▶ What you should do
Carry on the text about the thermoelectric "night-time solar panel" from its final sentence.

▶ Extract
================
The upper part of Figure 2 shows a long series of pn junctions connected in series to produce a voltage large enough to be useful. This is a thermoelectric generator.

Since a thermoelectric generator operates from heat flow, it is subject to a maximum efficiency that includes the Carnot factor. N_eff=K(1-T_c/T_h); where the K factor involves what is known as the figure of merit, ZT, of the thermoelectric materials. Current thermoelectric materials have a poor figure of merit, and then considering the small temperature differences in the Carnot factor on a typical solar panel, almost everything works against this energy scheme.

Although no diagram of the “night-time solar panel” was available in the news article, Stanford PR, or other PR, a person can surmise that the device would resemble Figure 3.  

Figure 3 shows a solar panel. Heat fins on the lower face of the panel maintain a temperature near ambient. Sandwiched in between is a thermoelectric generator like that in Figure 2. The upper surface of the panel might have a temperature 40C above ambient when exposed to the full day sun. Or, it might have a temperature 10C below ambient on a clear night in the arid and elevated portions of the West and Southwest. The temperature difference powers the thermoelectric circuitry.

There is no doubt the additional equipment will produce some power in addition to or in place of the solar generator. But this is not a solar panel that works at night. It doesn’t use starlight or moonlight. It doesn’t even necessarily use radiation as some of its PR claims. It works from a temperature difference.
================
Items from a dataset
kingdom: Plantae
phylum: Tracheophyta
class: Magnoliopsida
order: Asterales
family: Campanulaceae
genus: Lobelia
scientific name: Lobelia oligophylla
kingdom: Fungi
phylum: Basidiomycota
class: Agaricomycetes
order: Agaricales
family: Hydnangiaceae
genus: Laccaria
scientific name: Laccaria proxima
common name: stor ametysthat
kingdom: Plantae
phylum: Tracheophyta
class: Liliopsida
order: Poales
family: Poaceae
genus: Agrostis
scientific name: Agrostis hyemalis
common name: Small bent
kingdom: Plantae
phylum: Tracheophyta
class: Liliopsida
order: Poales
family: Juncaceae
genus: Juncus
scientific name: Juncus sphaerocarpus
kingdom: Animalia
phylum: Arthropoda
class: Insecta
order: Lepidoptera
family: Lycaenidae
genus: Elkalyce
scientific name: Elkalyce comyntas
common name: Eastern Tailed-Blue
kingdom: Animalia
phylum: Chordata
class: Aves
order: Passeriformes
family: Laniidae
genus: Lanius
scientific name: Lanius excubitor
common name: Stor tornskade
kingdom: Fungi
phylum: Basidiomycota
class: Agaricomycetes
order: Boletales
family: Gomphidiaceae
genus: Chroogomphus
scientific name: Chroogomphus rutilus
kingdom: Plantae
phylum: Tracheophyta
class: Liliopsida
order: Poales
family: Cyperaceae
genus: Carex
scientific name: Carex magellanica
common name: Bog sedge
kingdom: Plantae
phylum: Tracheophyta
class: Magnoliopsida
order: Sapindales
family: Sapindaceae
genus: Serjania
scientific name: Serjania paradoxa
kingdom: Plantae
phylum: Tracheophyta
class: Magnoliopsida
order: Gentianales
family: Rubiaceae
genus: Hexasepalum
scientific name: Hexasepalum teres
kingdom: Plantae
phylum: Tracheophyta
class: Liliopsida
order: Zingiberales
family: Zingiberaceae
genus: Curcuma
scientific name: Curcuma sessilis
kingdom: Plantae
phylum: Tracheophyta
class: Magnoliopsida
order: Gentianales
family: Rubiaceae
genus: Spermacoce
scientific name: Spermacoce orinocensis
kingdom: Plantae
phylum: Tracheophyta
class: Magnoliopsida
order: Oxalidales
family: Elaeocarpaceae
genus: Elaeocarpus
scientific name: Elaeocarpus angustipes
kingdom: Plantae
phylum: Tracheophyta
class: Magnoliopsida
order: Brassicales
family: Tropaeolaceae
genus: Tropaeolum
================
▶ Answer for this exercise
In what I view as a misleading claim, the press release states this (bold text is mine):

Advantages

• Low cost, off-grid
• Nighttime 2.2 W/m² power density
• Outperforms other ambient energy harvesting techniques like wind or radio frequency
• Daytime performance estimated to be 3-4x higher than nighttime

Wyoming wind plants currently dedicate about 100 acres, or about 40 hectares, to each MW of nameplate wind. Since wind plants have an annual average capacity factor of about one-third, the power density computed from dedicated land area is about 0.7W/m². So, the claim that this 2.2W/m² of thermoelectric power exceeds the power density of wind is true. Yet, then what must also be true is that the panels having  thermoelectric generators must cover the entire 40 hectare area with modified panels to “outperform wind”.

Even though the PR says that the thermoelectric modules need only cover 1% of the solar panel area, many must be connected in series to reach a usable voltage. It seems like a lot of trouble and expense in a weak attempt to address the intermittency of solar energy.